Required work: The data below is to be written out exactly, with no pictures.

Recorded information:
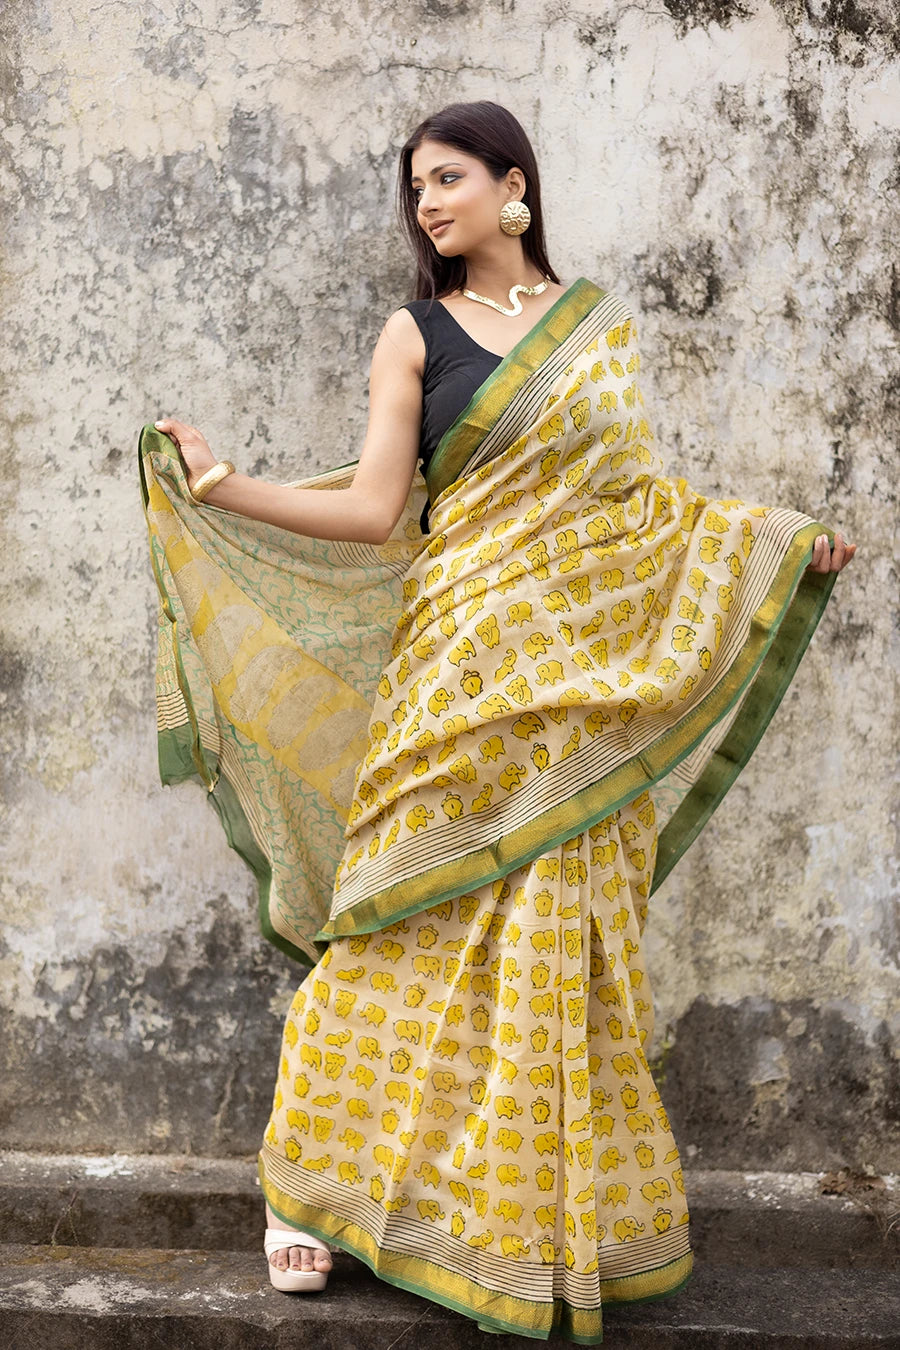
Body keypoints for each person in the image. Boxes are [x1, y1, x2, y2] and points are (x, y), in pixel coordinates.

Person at [142, 100, 855, 1343]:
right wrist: (224, 485)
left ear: (512, 182)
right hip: (458, 673)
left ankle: (508, 1221)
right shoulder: (414, 334)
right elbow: (376, 510)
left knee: (556, 945)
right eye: (416, 187)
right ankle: (305, 1189)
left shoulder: (598, 329)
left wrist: (780, 543)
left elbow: (645, 508)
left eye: (448, 177)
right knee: (393, 922)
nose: (427, 203)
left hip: (578, 685)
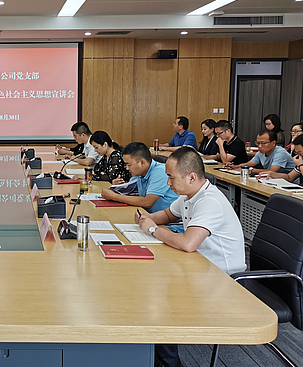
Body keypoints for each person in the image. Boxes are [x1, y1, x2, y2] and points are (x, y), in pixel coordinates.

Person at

Response area:
Body keypoints for each person in the image. Boxes are [x1, y1, x2, y2] and points are (x, y), in pixel coordinates.

Person at [142, 100, 855, 1343]:
right wrist: (224, 485)
left ear: (512, 182)
right hip: (458, 673)
left ankle: (508, 1221)
right shoulder: (414, 334)
right elbow: (376, 510)
left knee: (556, 945)
right eye: (416, 187)
right ankle: (305, 1189)
left shoulder: (598, 329)
left wrist: (780, 543)
left elbow: (645, 508)
left eye: (448, 177)
right knee: (393, 922)
nose: (427, 203)
left hip: (578, 685)
Body keypoints for each person in the image. Boxes are [x1, y1, x2, y2] and points are (x, y), in pixel coordinates.

Person at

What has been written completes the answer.